[WHAT YOU ARE ASKED TO DO]: Repeat every line of the listing below exactly, minus the pictures.

[COLLECTED MATERIAL]:
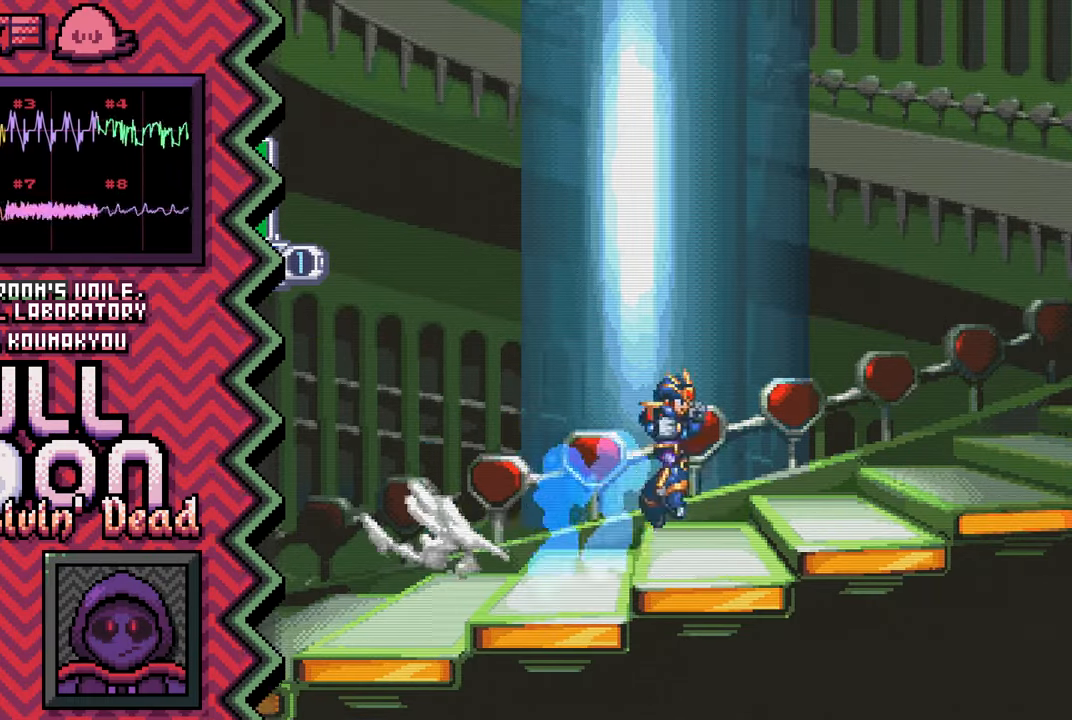
{"buttons": ["B"], "events": [[67, "X", "up"], [201, "A", "down"], [317, "A", "up"], [434, "B", "down"]]}
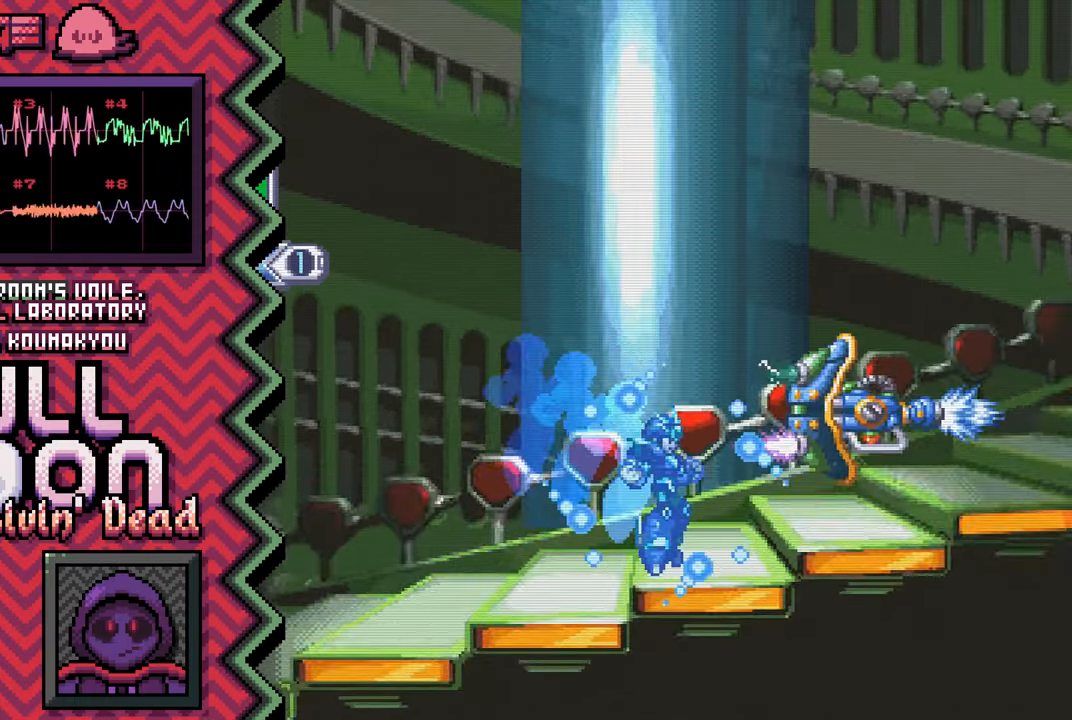
{"buttons": ["X"], "events": [[49, "B", "up"], [166, "Y", "down"], [283, "Y", "up"], [416, "X", "down"]]}
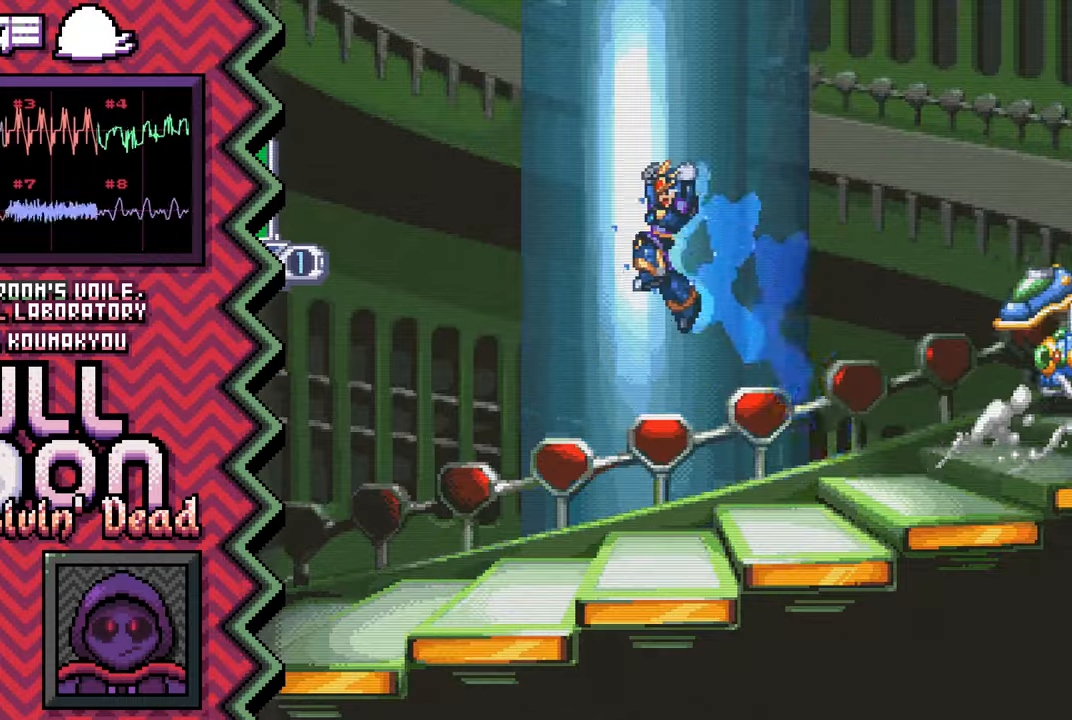
{"buttons": ["B"], "events": [[33, "X", "up"], [150, "A", "down"], [267, "A", "up"], [384, "B", "down"]]}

[ANSWER SECTION]:
{"buttons": ["B"], "events": [[67, "X", "up"], [201, "A", "down"], [317, "A", "up"], [434, "B", "down"]]}
{"buttons": ["X"], "events": [[49, "B", "up"], [166, "Y", "down"], [283, "Y", "up"], [416, "X", "down"]]}
{"buttons": ["B"], "events": [[33, "X", "up"], [150, "A", "down"], [267, "A", "up"], [384, "B", "down"]]}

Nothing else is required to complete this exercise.